▸ Prompt:
Repeat every line of text in the data below without changing anything, and leave the pictures out of your answer.
____
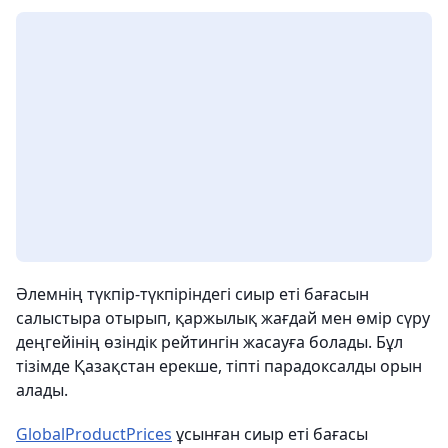
Әлемнің түкпір-түкпіріндегі сиыр еті бағасын
салыстыра отырып, қаржылық жағдай мен өмір сүру
деңгейінің өзіндік рейтингін жасауға болады. Бұл
тізімде Қазақстан ерекше, тіпті парадоксалды орын
алады.
GlobalProductPrices
ұсынған сиыр еті бағасы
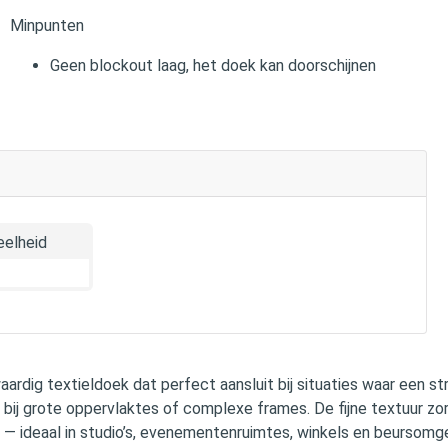
Minpunten
Geen blockout laag, het doek kan doorschijnen
elheid
aardig textieldoek dat perfect aansluit bij situaties waar een s
s bij grote oppervlaktes of complexe frames. De fijne textuur zo
 — ideaal in studio’s, evenementenruimtes, winkels en beursomg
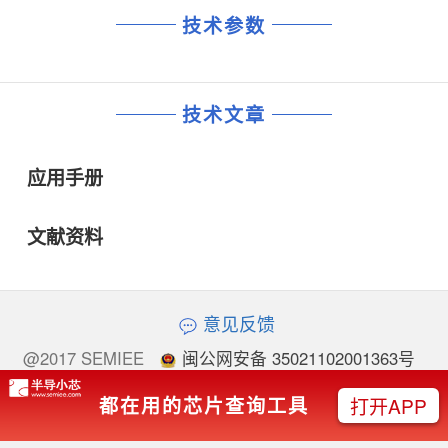
技术参数
技术文章
应用手册
文献资料
意见反馈
@2017 SEMIEE
闽公网安备 35021102001363号
闽ICP备17018418
打开APP
都在用的芯片查询工具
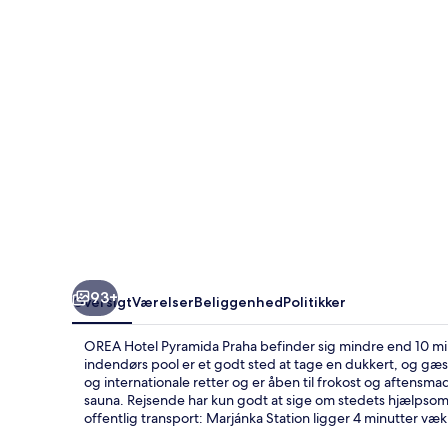
93+
Oversigt
Værelser
Beliggenhed
Politikker
OREA Hotel Pyramida Praha befinder sig mindre end 10 mi
indendørs pool er et godt sted at tage en dukkert, og gæst
og internationale retter og er åben til frokost og aftensm
sauna. Rejsende har kun godt at sige om stedets hjælpsom
offentlig transport: Marjánka Station ligger 4 minutter væ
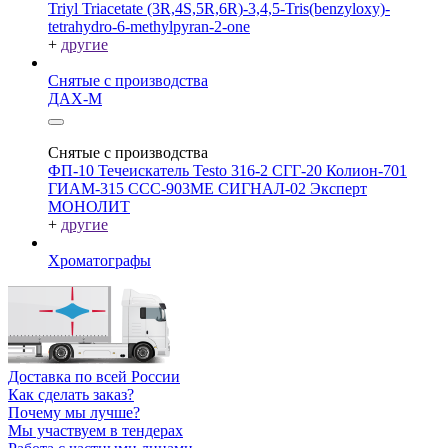
Triyl Triacetate
(3R,4S,5R,6R)-3,4,5-Tris(benzyloxy)-
tetrahydro-6-methylpyran-2-one
+
другие
Снятые с производства
ДАХ-М
Снятые с производства
ФП-10
Течеискатель Testo 316-2
СГГ-20
Колион-701
ГИАМ-315
ССС-903МЕ
СИГНАЛ-02
Эксперт
МОНОЛИТ
+
другие
Хроматографы
Доставка по всей России
Как сделать заказ?
Почему мы лучше?
Мы участвуем в тендерах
____
▸ Written solution:
Әлемнің түкпір-түкпіріндегі сиыр еті бағасын
салыстыра отырып, қаржылық жағдай мен өмір сүру
деңгейінің өзіндік рейтингін жасауға болады. Бұл
тізімде Қазақстан ерекше, тіпті парадоксалды орын
алады.
GlobalProductPrices
ұсынған сиыр еті бағасы
Minpunten
Geen blockout laag, het doek kan doorschijnen
elheid
aardig textieldoek dat perfect aansluit bij situaties waar een s
s bij grote oppervlaktes of complexe frames. De fijne textuur zo
 — ideaal in studio’s, evenementenruimtes, winkels en beursomg
技术参数
技术文章
应用手册
文献资料
意见反馈
@2017 SEMIEE
闽公网安备 35021102001363号
闽ICP备17018418
打开APP
都在用的芯片查询工具
93+
Oversigt
Værelser
Beliggenhed
Politikker
OREA Hotel Pyramida Praha befinder sig mindre end 10 mi
indendørs pool er et godt sted at tage en dukkert, og gæst
og internationale retter og er åben til frokost og aftensm
sauna. Rejsende har kun godt at sige om stedets hjælpsom
offentlig transport: Marjánka Station ligger 4 minutter væ
Triyl Triacetate
(3R,4S,5R,6R)-3,4,5-Tris(benzyloxy)-
tetrahydro-6-methylpyran-2-one
+
другие
Снятые с производства
ДАХ-М
Снятые с производства
ФП-10
Течеискатель Testo 316-2
СГГ-20
Колион-701
ГИАМ-315
ССС-903МЕ
СИГНАЛ-02
Эксперт
МОНОЛИТ
+
другие
Хроматографы
Доставка по всей России
Как сделать заказ?
Почему мы лучше?
Мы участвуем в тендерах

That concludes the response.